Listen to the full Bulls Talk Podcast right here:

NBA Playoffs' youth movement makes clock on long rebuilds tick quicker than ever

NBA Playoffs' youth movement makes clock on long rebuilds tick quicker than ever

New blood has injected life into the opening week of the NBA Playoffs as youthful newcomers have found the bright lights just to their fitting.

For those on the outside looking in, half-decade rebuilding plans appear tougher to sell to fan bases and ownership groups watching players on rookie scale deals outperform their contracts.

Jayson Tatum and Jaylen Brown weren’t expected to lead the Boston Celtics this season, but they’ve been thrust into leading roles after Gordon Hayward’s season-ending injury on Opening Night and Kyrie Irving’s knee troubles shut him down weeks before the postseason.

But they’ve shown there’s no need to be treated with kid gloves, that redshirting is for the minor leagues. Tatum hasn’t gotten the extra publicity of Utah’s Donovan Mitchell and Philadelphia’s Ben Simmons, but he’s not to be forgotten about in the playoff equation.

Brown had the benefit of being a rookie for the Celtics last season, and was more bystander than active participant.

But he’s still 21 years old, months younger than Mitchell and Simmons.

The two frontrunners for Rookie of the Year are certainly franchise players, and although they have major help on their respective rosters by way of veterans or fellow phenoms, one could argue the Utah Jazz and Philadelphia 76ers would have made the playoffs regardless.

The playoffs used to be a place reserved for the veterans, a higher plane of air that young lungs weren’t yet prepared for.

But Simmons is posting numbers that have statisticians scrambling for box scores from the tape-delay era for reference, while Mitchell is showing the teams who passed him up they should check their scouting and decision making.

And even though we could be in store for more of the same in the Finals if LeBron James’ Cavs meet Stephen Curry’s Warriors in June, the road to get there will be filled with so many new faces sure to be more than potholes in the years to come.

Recent NBA history can’t be written without the San Antonio Spurs, Miami Heat and Oklahoma City Thunder having significant ink.
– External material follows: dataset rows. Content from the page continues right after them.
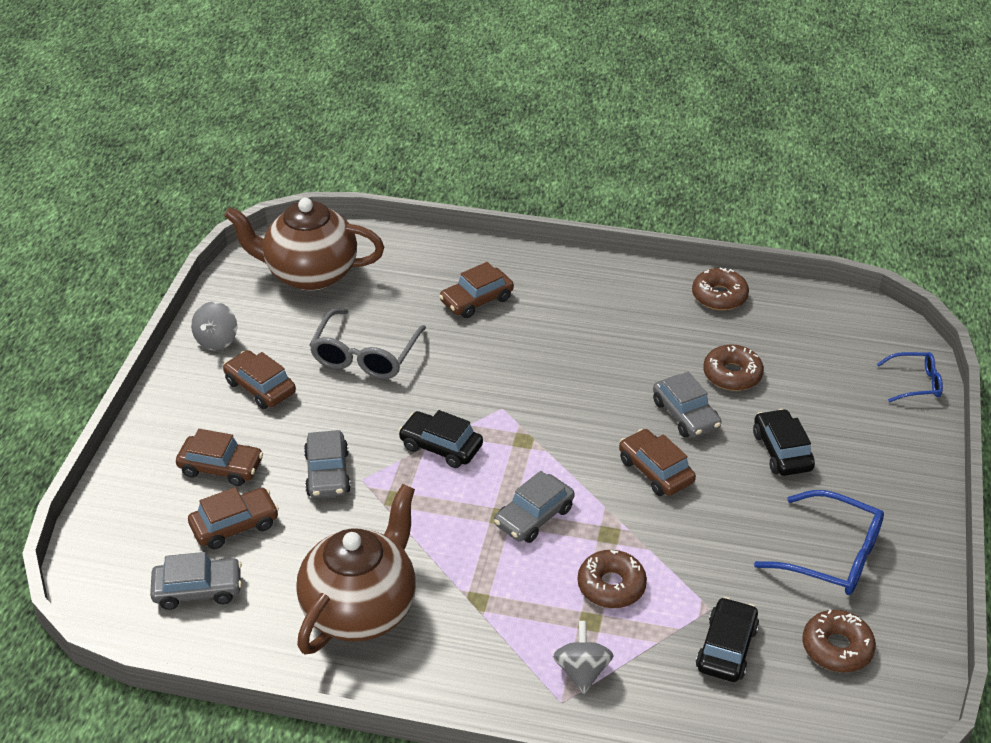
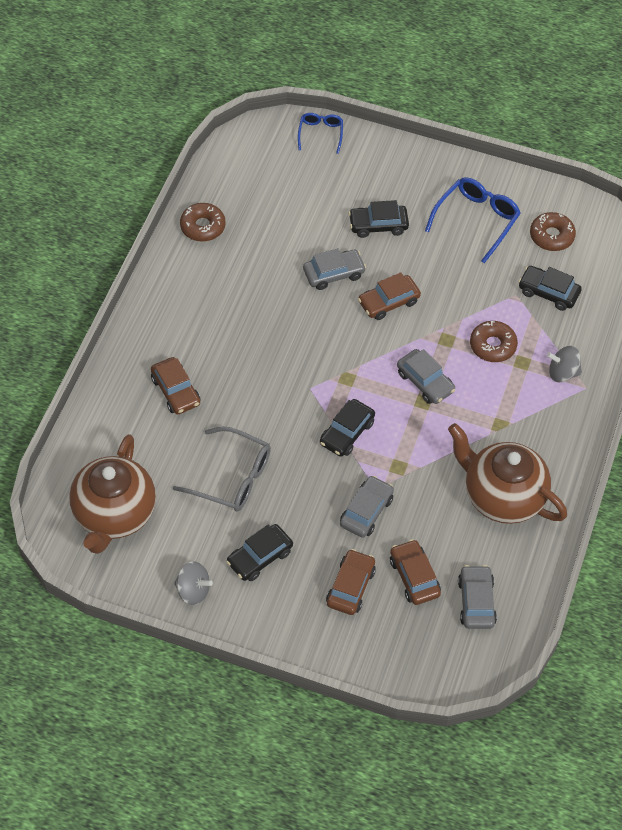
camera: 85 degrees left, 15 degrees up
(260, 387) = (260, 557): brown car -> black car
(328, 473) = (366, 511): grey car -> grey car turned 60 degrees counterclockwise
(732, 374) = (295, 237): brown donut -> none

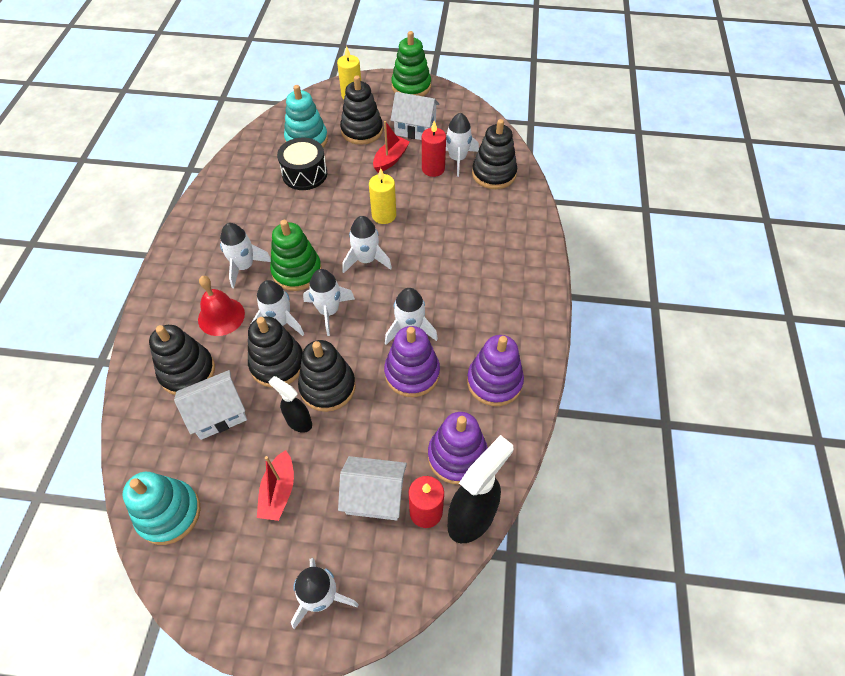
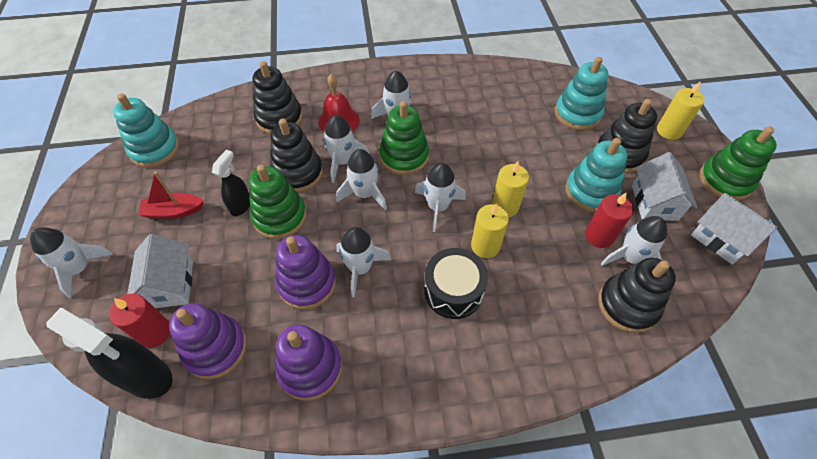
camera: 75 degrees right, 0 degrees up
(218, 414) = (243, 149): white house -> white house (720, 239)
(304, 174) = (529, 126): black drum -> black drum (453, 291)
(327, 387) = (280, 217): black stacking toy -> green stacking toy
(391, 159) = (591, 191): red boat -> turquoise stacking toy
(417, 238) = (485, 246): none -> yellow candle

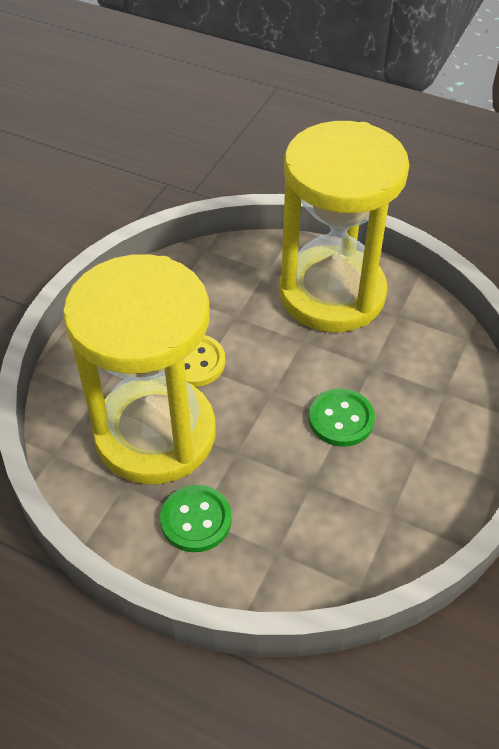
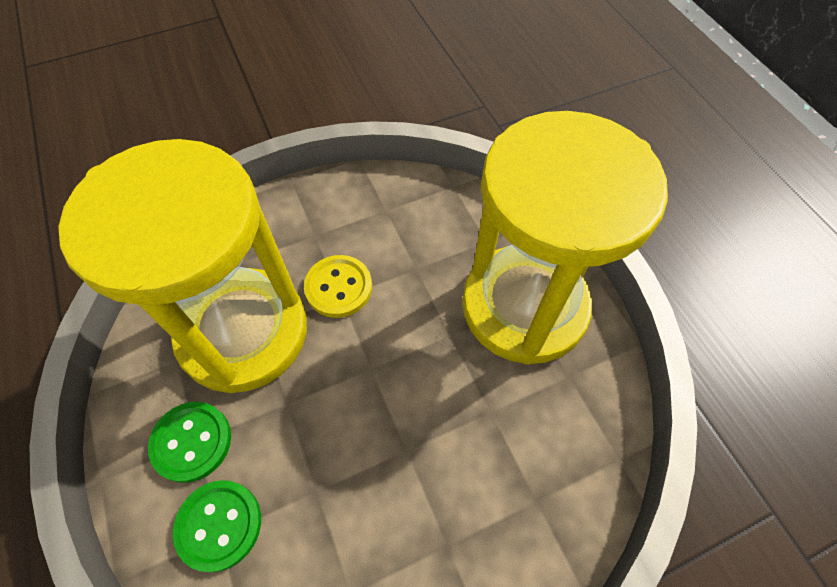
camera: 40 degrees right, 10 degrees up
(341, 419) = (406, 446): green button -> green button (219, 525)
But each is on the verge of going fishing, trailing 3-1 after four games.

Instead, the 76ers are now darlings, the Celtics are chugging along without main cogs and the Jazz aren’t far away from catching the attention of casual fans to become must-see TV.

There’s a shift going on in the NBA, with slow-moving franchises hoping for a traditional clock on a rebuild taking the risk of being passed by those more determined, more opportunistic and unbothered by job security in the pursuit of winning now.
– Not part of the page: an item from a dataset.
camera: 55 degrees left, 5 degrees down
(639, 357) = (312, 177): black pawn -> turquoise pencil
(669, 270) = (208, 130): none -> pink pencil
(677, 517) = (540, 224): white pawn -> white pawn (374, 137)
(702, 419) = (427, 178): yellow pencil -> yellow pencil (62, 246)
If you have something close to a unicorn, your house better be in order. Of the rising stars who have a level of establishment in the league’s hierarchy, only Kristaps Porzingis’ New York Knicks and Devin Booker’s Phoenix Suns are sitting on the outside of the playoff party. Porzingis is recovering from an ACL injury suffered midseason, otherwise the Knicks would have likely been in contention for a playoff spot.

The Suns, well, they’re a mess.

And it’s no coincidence both franchises are on the hunt for new coaches.

The talent pool in the NBA is so vast, its players seemingly so prepared for the transition to the professional game that the clock on franchises to wait on its players ticks louder than it ever has.

Factoring in booming salaries with young players poised to cash in on restricted free agency, franchises need answers on its young players—and they need them in the form of impact, in the form of wins.

Short of the Philadelphia 76ers’ sham and scam of the league’s rules by tanking for half a decade, it’s tough to envision a team duplicating the strategy with lottery reform on the horizon.

If done right, turnarounds can happen quicker than saving yourself a seat at the draft lottery four or five years in a row.

A correct mix of scouting, coach selection and veteran influence can put teams back in the playoff hunt quicker than before—as opposed to having similarly talented players making big money without having proven much.

For some fan bases, it represents hope.

For some front offices, you wonder if a shudder of fear is seeping into their buildings, knowing their clock is ticking.